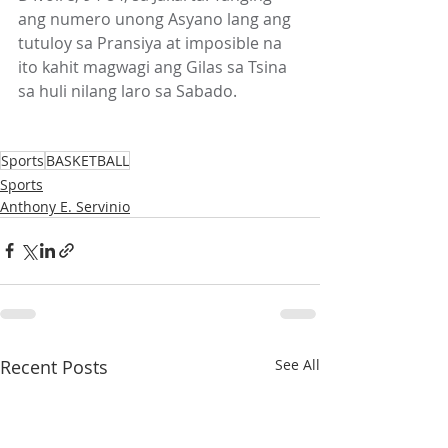
ang numero unong Asyano lang ang 
tutuloy sa Pransiya at imposible na 
ito kahit magwagi ang Gilas sa Tsina 
sa huli nilang laro sa Sabado.
Sports
BASKETBALL
Sports
Anthony E. Servinio
Recent Posts
See All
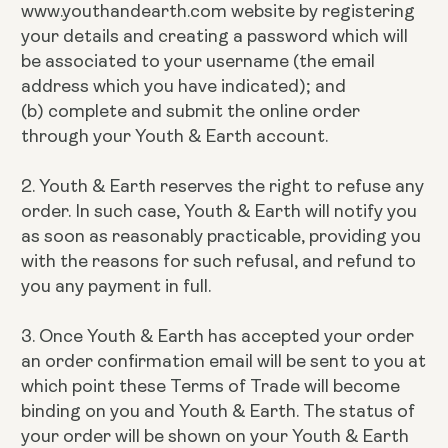
www.youthandearth.com website by registering
your details and creating a password which will
be associated to your username (the email
address which you have indicated); and
(b) complete and submit the online order
through your Youth & Earth account.
2. Youth & Earth reserves the right to refuse any
order. In such case, Youth & Earth will notify you
as soon as reasonably practicable, providing you
with the reasons for such refusal, and refund to
you any payment in full.
3. Once Youth & Earth has accepted your order
an order confirmation email will be sent to you at
which point these Terms of Trade will become
binding on you and Youth & Earth. The status of
your order will be shown on your Youth & Earth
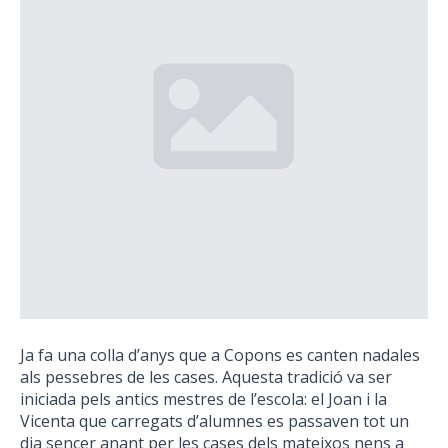
Ja fa una colla d’anys que a Copons es canten nadales
als pessebres de les cases. Aquesta tradició va ser
iniciada pels antics mestres de l’escola: el Joan i la
Vicenta que carregats d’alumnes es passaven tot un
dia sencer anant per les cases dels mateixos nens a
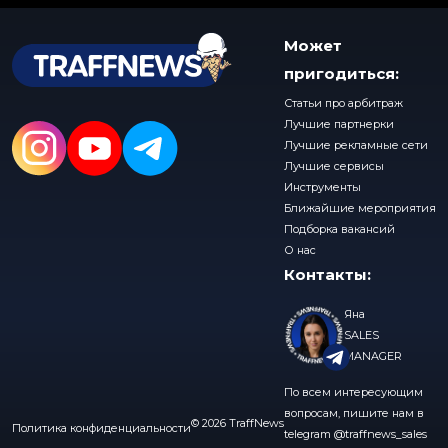
Может
пригодиться:
Статьи про арбитраж
Лучшие партнерки
Лучшие рекламные сети
Лучшие сервисы
Инструменты
Ближайшие мероприятия
Подборка вакансий
О нас
Контакты:
Яна
SALES
MANAGER
По всем интересующим
вопросам, пишите нам в
© 2026 TraffNews
Политика конфиденциальности
telegram
@traffnews_sales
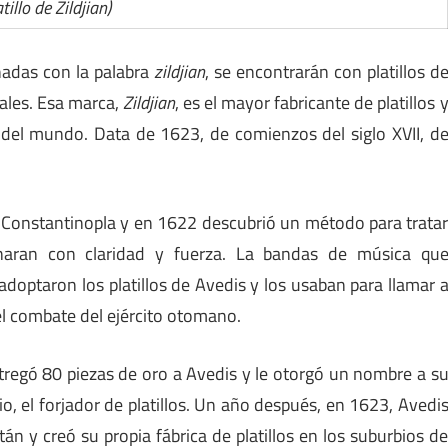
atillo de Zildjian)
nadas con la palabra
zildjian
, se encontrarán con platillos d
cales. Esa marca,
Zildjian
, es el mayor fabricante de platillos 
el mundo. Data de 1623, de comienzos del siglo XVII, d
n Constantinopla y en 1622 descubrió un método para trata
onaran con claridad y fuerza. La bandas de música qu
doptaron los platillos de Avedis y los usaban para llamar 
 el combate del ejército otomano.
ntregó 80 piezas de oro a Avedis y le otorgó un nombre a s
nio, el forjador de platillos. Un año después, en 1623, Avedi
tán y creó su propia fábrica de platillos en los suburbios d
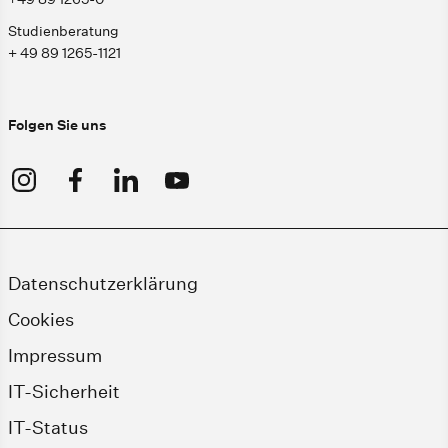
Studienberatung
+ 49 89 1265-1121
Folgen Sie uns
Datenschutzerklärung
Cookies
Impressum
IT-Sicherheit
IT-Status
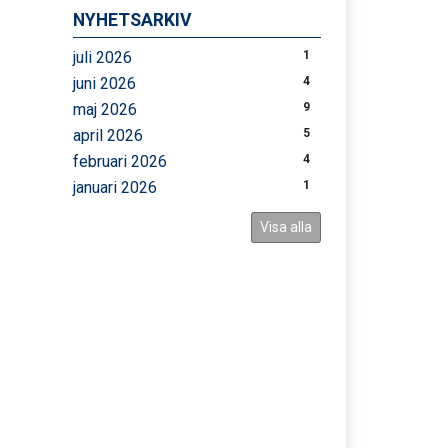
NYHETSARKIV
juli 2026
1
juni 2026
4
maj 2026
9
april 2026
5
februari 2026
4
januari 2026
1
Visa alla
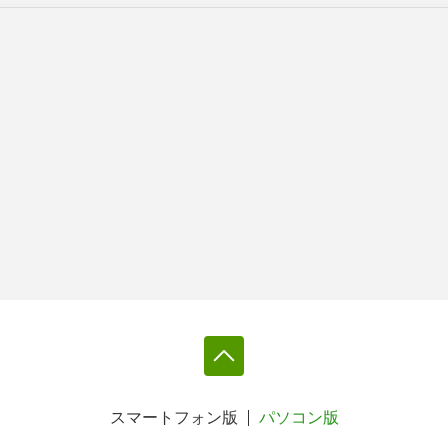
スマートフォン版
パソコン版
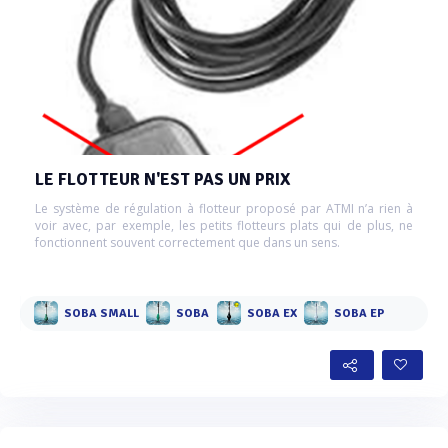
LE FLOTTEUR N'EST PAS UN PRIX
Le système de régulation à flotteur proposé par ATMI n’a rien à
voir avec, par exemple, les petits flotteurs plats qui de plus, ne
fonctionnent souvent correctement que dans un sens.
SOBA SMALL
SOBA
SOBA EX
SOBA EP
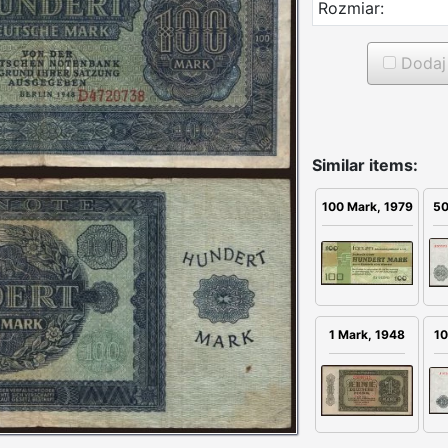
Rozmiar:
Dodaj 
Similar items:
50
100 Mark, 1979
1 Mark, 1948
10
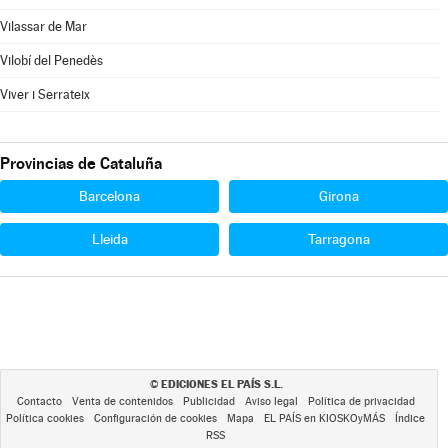
Vilassar de Mar
Vilobí del Penedès
Viver i Serrateix
Provincias de Cataluña
Barcelona
Girona
Lleida
Tarragona
EDICIONES EL PAÍS S.L.
©
Contacto
Venta de contenidos
Publicidad
Aviso legal
Política de privacidad
Política cookies
Configuración de cookies
Mapa
EL PAÍS en KIOSKOyMÁS
Índice
RSS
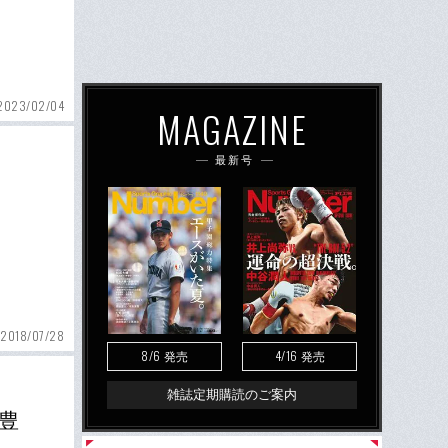
2023/02/04
MAGAZINE
最新号
2018/07/28
8/6
4/16
発売
発売
雑誌定期購読のご案内
豊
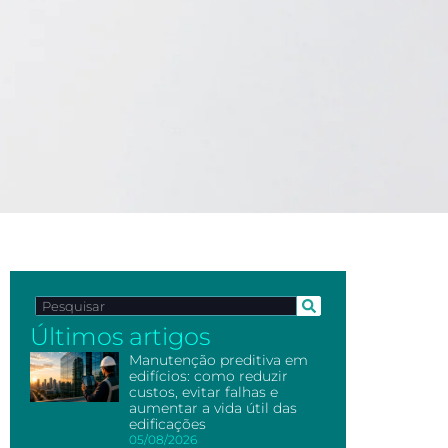
Últimos artigos
Manutenção preditiva em
edifícios: como reduzir
custos, evitar falhas e
aumentar a vida útil das
edificações
05/08/2026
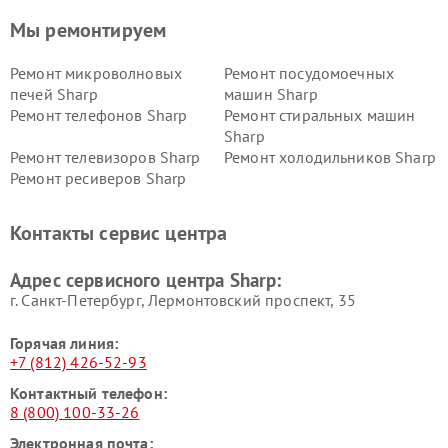
Мы ремонтируем
Ремонт микроволновых
Ремонт посудомоечных
печей Sharp
машин Sharp
Ремонт телефонов Sharp
Ремонт стиральных машин
Sharp
Ремонт телевизоров Sharp
Ремонт холодильников Sharp
Ремонт ресиверов Sharp
Контакты сервис центра
Адрес сервисного центра Sharp:
г. Санкт-Петербург, Лермонтовский проспект, 35
Горячая линия:
+7 (812) 426-52-93
Контактный телефон:
8 (800) 100-33-26
Электронная почта:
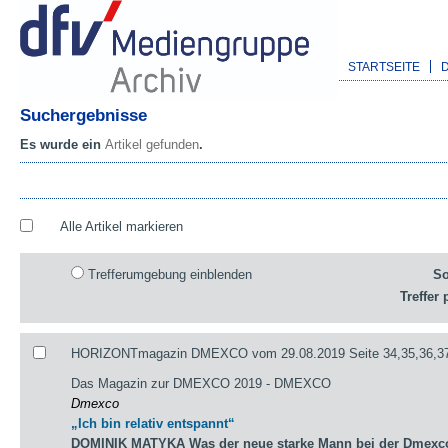
STARTSEITE
Suchergebnisse
Es wurde ein
Artikel gefunden
.
Alle Artikel markieren
Trefferumgebung einblenden
So
Treffer 
HORIZONTmagazin DMEXCO vom 29.08.2019 Seite 34,35,36,3
Das Magazin zur DMEXCO 2019 - DMEXCO
Dmexco
„Ich bin relativ entspannt“
DOMINIK MATYKA Was der neue starke Mann bei der Dmexco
= = =
Gather every line above that contains the word "platillos" and copy each one.

▶ _Response to the task_:
, se encontrarán con platillos d
, es el mayor fabricante de platillos 
doptaron los platillos de Avedis y los usaban para llamar 
nio, el forjador de platillos. Un año después, en 1623, Avedi
tán y creó su propia fábrica de platillos en los suburbios d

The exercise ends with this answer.